Sir Bradley Wiggins 'emotional' at Lance Armstrong confession
- Published
Britain's Sir Bradley Wiggins said he was "sad and angry" after disgraced cyclist Lance Armstrong admitted to using performance-enhancing drugs.
The 2012 Tour de France winner watched Armstrong, 41, confess in a television interview with Oprah Winfrey.
"It was quite sad really, sad for the sport but then the anger kicks in," said Wiggins, who will ride the Giro d'Italia and Tour de France in 2013.
"This was someone I admired for so long and looked up to," he added.
Wiggins, 32, watched with his seven-year-old son as Armstrong ended years of denials by admitting he cheated during all seven of his Tour de France wins between 1999-2005.
"I was slightly emotional just watching him after he lied for so long, so convincingly," Wiggins said. "To watch him just cave in and say 'yes' to those first six questions was quite sad.
"But there's hope, isn't there?
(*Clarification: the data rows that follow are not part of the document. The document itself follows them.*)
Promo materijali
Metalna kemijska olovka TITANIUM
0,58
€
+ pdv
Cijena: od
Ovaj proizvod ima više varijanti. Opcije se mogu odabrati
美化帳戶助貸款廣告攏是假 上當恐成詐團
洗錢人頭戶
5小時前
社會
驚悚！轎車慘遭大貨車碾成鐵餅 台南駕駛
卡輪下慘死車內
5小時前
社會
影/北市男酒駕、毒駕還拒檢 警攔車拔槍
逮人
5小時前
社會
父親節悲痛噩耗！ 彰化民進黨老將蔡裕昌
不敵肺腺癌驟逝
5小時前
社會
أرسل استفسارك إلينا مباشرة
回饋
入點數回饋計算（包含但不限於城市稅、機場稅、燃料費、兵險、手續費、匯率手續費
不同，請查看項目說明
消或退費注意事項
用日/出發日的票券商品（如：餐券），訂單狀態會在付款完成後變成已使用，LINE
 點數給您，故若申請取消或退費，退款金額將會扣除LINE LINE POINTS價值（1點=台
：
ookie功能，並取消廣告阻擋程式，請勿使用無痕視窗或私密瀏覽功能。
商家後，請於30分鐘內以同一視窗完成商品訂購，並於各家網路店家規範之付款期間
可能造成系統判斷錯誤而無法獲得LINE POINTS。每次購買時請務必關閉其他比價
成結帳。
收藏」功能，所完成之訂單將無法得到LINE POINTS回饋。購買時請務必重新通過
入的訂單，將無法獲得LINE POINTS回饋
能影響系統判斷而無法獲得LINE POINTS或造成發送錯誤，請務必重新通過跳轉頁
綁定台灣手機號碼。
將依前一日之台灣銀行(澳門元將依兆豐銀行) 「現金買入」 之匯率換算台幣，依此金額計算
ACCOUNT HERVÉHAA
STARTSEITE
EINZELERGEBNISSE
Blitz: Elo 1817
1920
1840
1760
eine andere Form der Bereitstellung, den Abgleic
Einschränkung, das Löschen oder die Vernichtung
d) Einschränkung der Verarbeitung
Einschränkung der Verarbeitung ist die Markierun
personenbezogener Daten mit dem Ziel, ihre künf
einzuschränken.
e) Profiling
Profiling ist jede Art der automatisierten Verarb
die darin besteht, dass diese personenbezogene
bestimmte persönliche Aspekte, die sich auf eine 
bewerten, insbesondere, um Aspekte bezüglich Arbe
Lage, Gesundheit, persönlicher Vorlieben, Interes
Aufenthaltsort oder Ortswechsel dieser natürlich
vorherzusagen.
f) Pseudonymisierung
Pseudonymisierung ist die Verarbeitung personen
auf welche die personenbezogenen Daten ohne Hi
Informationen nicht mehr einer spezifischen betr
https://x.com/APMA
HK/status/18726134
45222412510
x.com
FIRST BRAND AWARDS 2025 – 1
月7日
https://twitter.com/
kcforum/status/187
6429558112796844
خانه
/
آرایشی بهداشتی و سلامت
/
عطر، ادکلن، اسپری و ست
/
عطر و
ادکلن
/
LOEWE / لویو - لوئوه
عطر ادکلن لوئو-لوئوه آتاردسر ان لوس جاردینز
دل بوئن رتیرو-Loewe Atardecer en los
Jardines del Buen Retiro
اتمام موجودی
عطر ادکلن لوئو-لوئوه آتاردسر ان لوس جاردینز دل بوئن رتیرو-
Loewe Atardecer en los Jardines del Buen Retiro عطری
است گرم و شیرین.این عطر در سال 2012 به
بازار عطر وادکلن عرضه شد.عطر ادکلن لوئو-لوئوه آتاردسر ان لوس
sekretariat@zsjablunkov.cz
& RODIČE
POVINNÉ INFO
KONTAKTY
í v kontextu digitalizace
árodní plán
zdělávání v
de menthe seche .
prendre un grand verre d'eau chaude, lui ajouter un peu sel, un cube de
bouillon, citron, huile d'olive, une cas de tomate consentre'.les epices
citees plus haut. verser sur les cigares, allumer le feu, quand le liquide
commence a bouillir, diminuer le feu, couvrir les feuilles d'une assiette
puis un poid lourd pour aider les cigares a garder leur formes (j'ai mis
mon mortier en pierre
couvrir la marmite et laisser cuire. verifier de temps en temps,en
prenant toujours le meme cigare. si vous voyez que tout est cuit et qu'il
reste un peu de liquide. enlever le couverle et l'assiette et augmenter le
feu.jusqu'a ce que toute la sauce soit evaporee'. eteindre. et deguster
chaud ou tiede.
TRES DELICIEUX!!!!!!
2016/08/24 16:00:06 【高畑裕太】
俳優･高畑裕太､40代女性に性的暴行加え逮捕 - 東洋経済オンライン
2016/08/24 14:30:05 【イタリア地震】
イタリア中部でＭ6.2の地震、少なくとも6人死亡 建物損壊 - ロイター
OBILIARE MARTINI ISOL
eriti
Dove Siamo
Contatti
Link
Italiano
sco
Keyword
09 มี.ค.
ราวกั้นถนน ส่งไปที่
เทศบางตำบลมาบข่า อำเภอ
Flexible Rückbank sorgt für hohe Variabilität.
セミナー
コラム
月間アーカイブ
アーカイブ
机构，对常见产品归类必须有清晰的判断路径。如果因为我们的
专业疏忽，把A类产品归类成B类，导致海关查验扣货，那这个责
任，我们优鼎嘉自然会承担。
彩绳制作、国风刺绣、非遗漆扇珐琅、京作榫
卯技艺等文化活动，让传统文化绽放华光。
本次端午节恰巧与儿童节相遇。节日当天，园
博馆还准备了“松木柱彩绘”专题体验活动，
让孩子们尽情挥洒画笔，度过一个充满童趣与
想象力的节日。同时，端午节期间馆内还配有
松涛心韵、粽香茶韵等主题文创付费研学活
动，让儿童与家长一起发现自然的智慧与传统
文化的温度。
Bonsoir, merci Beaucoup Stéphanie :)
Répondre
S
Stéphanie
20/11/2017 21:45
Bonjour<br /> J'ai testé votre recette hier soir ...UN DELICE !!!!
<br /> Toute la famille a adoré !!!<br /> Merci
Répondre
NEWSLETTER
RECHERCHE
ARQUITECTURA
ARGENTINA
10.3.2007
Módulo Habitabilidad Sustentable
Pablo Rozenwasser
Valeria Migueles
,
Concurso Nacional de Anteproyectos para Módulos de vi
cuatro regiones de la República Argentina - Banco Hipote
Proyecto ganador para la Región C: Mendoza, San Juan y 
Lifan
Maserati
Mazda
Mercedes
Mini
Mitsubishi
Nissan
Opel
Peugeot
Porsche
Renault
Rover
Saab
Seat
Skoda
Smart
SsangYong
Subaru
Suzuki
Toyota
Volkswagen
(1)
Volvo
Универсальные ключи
Because I won the Tour de France!
"And my son knows I'm never going to have to have that conversation with him like when Lance broke down and his son, at 13, asked him 'Is it true?' And that's something I'm incredibly proud of."
Wiggins finished fourth in the 2009 Tour de France, external just behind Armstrong and feels the American "robbed" him of a place on the podium.
He was subsequently promoted to third place in October 2012 although Armstrong, who was stripped of all his results by cycling's governing body the UCI, denies taking drugs after returning to the sport in 2009 following his retirement four years earlier.
Wiggins said: "I remember doing an interview on the Champs Elysees saying that 'I don't mind admitting it but I've been beaten by three much better riders and I'm happy to be in their company and finish fourth'.
"I look back now and he certainly robbed me of maybe third place in the Tour de France and standing on that podium and experiencing what that was like."
Fellow Team Sky rider Chris Froome, who was runner-up to Wiggins in 2012, said he hopes the sport can move on quickly from the damage that Armstrong has done.
The Kenyan-born 27-year-old said: "All of us professionals, who are doing it properly at the moment, we're all angry that we're now being painted with the same brush if you like.
"He's done a lot of harm to the sport.
"For me, personally, I think the faster people can move on from it, the better it will be for the sport and hopefully, learn from it - learn exactly what he was doing - and make sure there's absolutely no way it would ever happen again."
Team Sky have revealed that Wiggins will start his season at the Mallorca Challenge (3-6 February) before heading to the Tour of Oman (11-16 February) where Froome will start his campaign.
Froome is then set to follow in Wiggins's footsteps as he prepares for the Tour de France by riding in the Paris-Nice, Tour du Romandie and Criterium du Dauphine stage races (all of which Wiggins won last year), injury and illness permitting.
Wiggins is set to race in the oldest one-day classic on the calendar, the 160-mile Liege-Bastogne-Liege in Belgium on 21 April before starting the three-week Giro d'Italia which runs from 4-26 May and will join up with Froome at the Tour de France (28 June - 21 July).